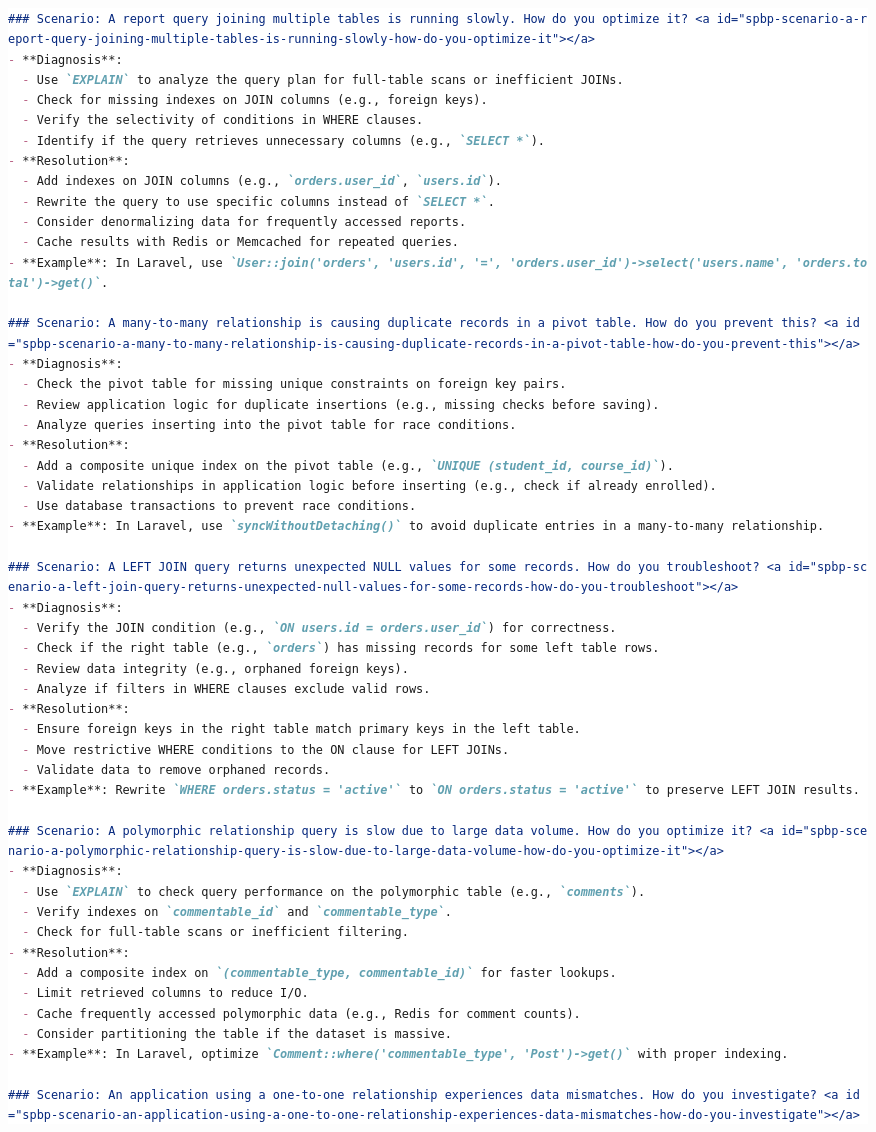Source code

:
 ```markdown
### Scenario: A report query joining multiple tables is running slowly. How do you optimize it? <a id="spbp-scenario-a-report-query-joining-multiple-tables-is-running-slowly-how-do-you-optimize-it"></a>
- **Diagnosis**:
  - Use `EXPLAIN` to analyze the query plan for full-table scans or inefficient JOINs.
  - Check for missing indexes on JOIN columns (e.g., foreign keys).
  - Verify the selectivity of conditions in WHERE clauses.
  - Identify if the query retrieves unnecessary columns (e.g., `SELECT *`).
- **Resolution**:
  - Add indexes on JOIN columns (e.g., `orders.user_id`, `users.id`).
  - Rewrite the query to use specific columns instead of `SELECT *`.
  - Consider denormalizing data for frequently accessed reports.
  - Cache results with Redis or Memcached for repeated queries.
- **Example**: In Laravel, use `User::join('orders', 'users.id', '=', 'orders.user_id')->select('users.name', 'orders.total')->get()`.

### Scenario: A many-to-many relationship is causing duplicate records in a pivot table. How do you prevent this? <a id="spbp-scenario-a-many-to-many-relationship-is-causing-duplicate-records-in-a-pivot-table-how-do-you-prevent-this"></a>
- **Diagnosis**:
  - Check the pivot table for missing unique constraints on foreign key pairs.
  - Review application logic for duplicate insertions (e.g., missing checks before saving).
  - Analyze queries inserting into the pivot table for race conditions.
- **Resolution**:
  - Add a composite unique index on the pivot table (e.g., `UNIQUE (student_id, course_id)`).
  - Validate relationships in application logic before inserting (e.g., check if already enrolled).
  - Use database transactions to prevent race conditions.
- **Example**: In Laravel, use `syncWithoutDetaching()` to avoid duplicate entries in a many-to-many relationship.

### Scenario: A LEFT JOIN query returns unexpected NULL values for some records. How do you troubleshoot? <a id="spbp-scenario-a-left-join-query-returns-unexpected-null-values-for-some-records-how-do-you-troubleshoot"></a>
- **Diagnosis**:
  - Verify the JOIN condition (e.g., `ON users.id = orders.user_id`) for correctness.
  - Check if the right table (e.g., `orders`) has missing records for some left table rows.
  - Review data integrity (e.g., orphaned foreign keys).
  - Analyze if filters in WHERE clauses exclude valid rows.
- **Resolution**:
  - Ensure foreign keys in the right table match primary keys in the left table.
  - Move restrictive WHERE conditions to the ON clause for LEFT JOINs.
  - Validate data to remove orphaned records.
- **Example**: Rewrite `WHERE orders.status = 'active'` to `ON orders.status = 'active'` to preserve LEFT JOIN results.

### Scenario: A polymorphic relationship query is slow due to large data volume. How do you optimize it? <a id="spbp-scenario-a-polymorphic-relationship-query-is-slow-due-to-large-data-volume-how-do-you-optimize-it"></a>
- **Diagnosis**:
  - Use `EXPLAIN` to check query performance on the polymorphic table (e.g., `comments`).
  - Verify indexes on `commentable_id` and `commentable_type`.
  - Check for full-table scans or inefficient filtering.
- **Resolution**:
  - Add a composite index on `(commentable_type, commentable_id)` for faster lookups.
  - Limit retrieved columns to reduce I/O.
  - Cache frequently accessed polymorphic data (e.g., Redis for comment counts).
  - Consider partitioning the table if the dataset is massive.
- **Example**: In Laravel, optimize `Comment::where('commentable_type', 'Post')->get()` with proper indexing.

### Scenario: An application using a one-to-one relationship experiences data mismatches. How do you investigate? <a id="spbp-scenario-an-application-using-a-one-to-one-relationship-experiences-data-mismatches-how-do-you-investigate"></a>
```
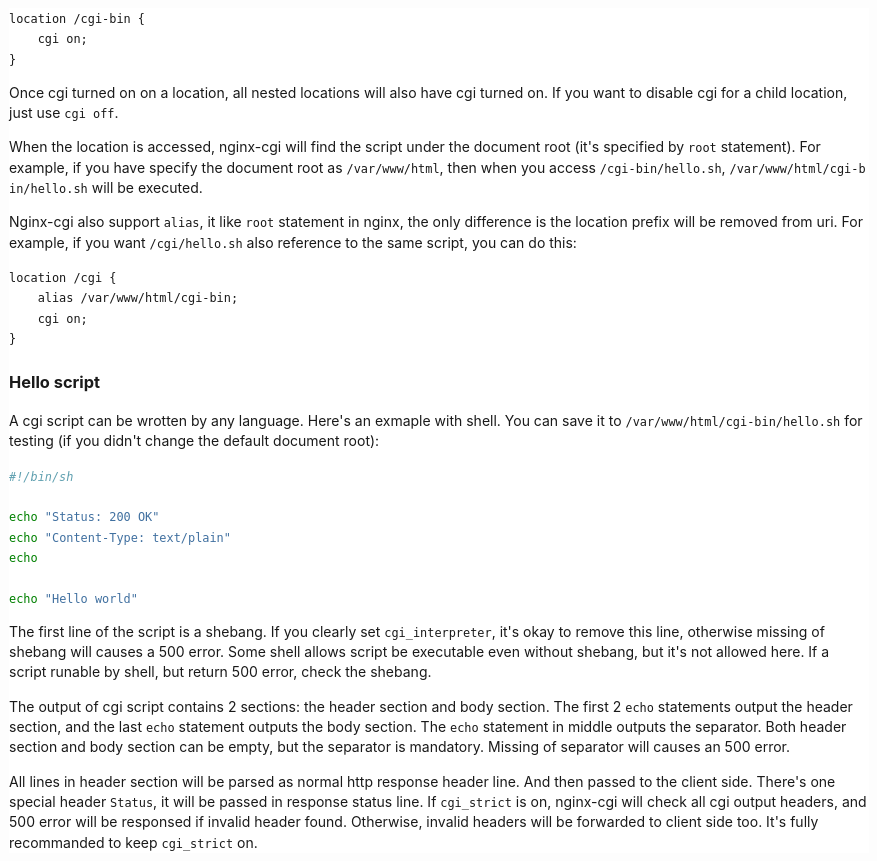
 ```text
location /cgi-bin {
    cgi on;
}
```

Once cgi turned on on a location, all nested locations will also have cgi turned
on. If you want to disable cgi for a child location, just use `cgi off`.

When the location is accessed, nginx-cgi will find the script under the document
root (it's specified by `root` statement). For example, if you have specify the
document root as `/var/www/html`, then when you access `/cgi-bin/hello.sh`,
`/var/www/html/cgi-bin/hello.sh` will be executed.

Nginx-cgi also support `alias`, it like `root` statement in nginx, the only
difference is the location prefix will be removed from uri. For example, if you
want `/cgi/hello.sh` also reference to the same script, you can do this:

```text
location /cgi {
    alias /var/www/html/cgi-bin;
    cgi on;
}
```

### Hello script

A cgi script can be wrotten by any language. Here's an exmaple with shell. You
can save it to `/var/www/html/cgi-bin/hello.sh` for testing (if you didn't
change the default document root):

```sh
#!/bin/sh

echo "Status: 200 OK"
echo "Content-Type: text/plain"
echo

echo "Hello world"
```

The first line of the script is a shebang. If you clearly set `cgi_interpreter`,
it's okay to remove this line, otherwise missing of shebang will causes a 500
error. Some shell allows script be executable even without shebang, but it's not
allowed here. If a script runable by shell, but return 500 error, check the
shebang.

The output of cgi script contains 2 sections: the header section and body
section. The first 2 `echo` statements output the header section, and the last
`echo` statement outputs the body section. The `echo` statement in middle
outputs the separator. Both header section and body section can be empty, but
the separator is mandatory. Missing of separator will causes an 500 error.

All lines in header section will be parsed as normal http response header line.
And then passed to the client side. There's one special header `Status`, it will
be passed in response status line. If `cgi_strict` is on, nginx-cgi will check
all cgi output headers, and 500 error will be responsed if invalid header found.
Otherwise, invalid headers will be forwarded to client side too. It's fully
recommanded to keep `cgi_strict` on.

☆ ☆ ☆

### [Problem]
For this exercise, find all lines in the records containing the word "orders" and copy them.

### [Response area]
  - Add indexes on JOIN columns (e.g., `orders.user_id`, `users.id`).
- **Example**: In Laravel, use `User::join('orders', 'users.id', '=', 'orders.user_id')->select('users.name', 'orders.total')->get()`.
  - Verify the JOIN condition (e.g., `ON users.id = orders.user_id`) for correctness.
  - Check if the right table (e.g., `orders`) has missing records for some left table rows.
- **Example**: Rewrite `WHERE orders.status = 'active'` to `ON orders.status = 'active'` to preserve LEFT JOIN results.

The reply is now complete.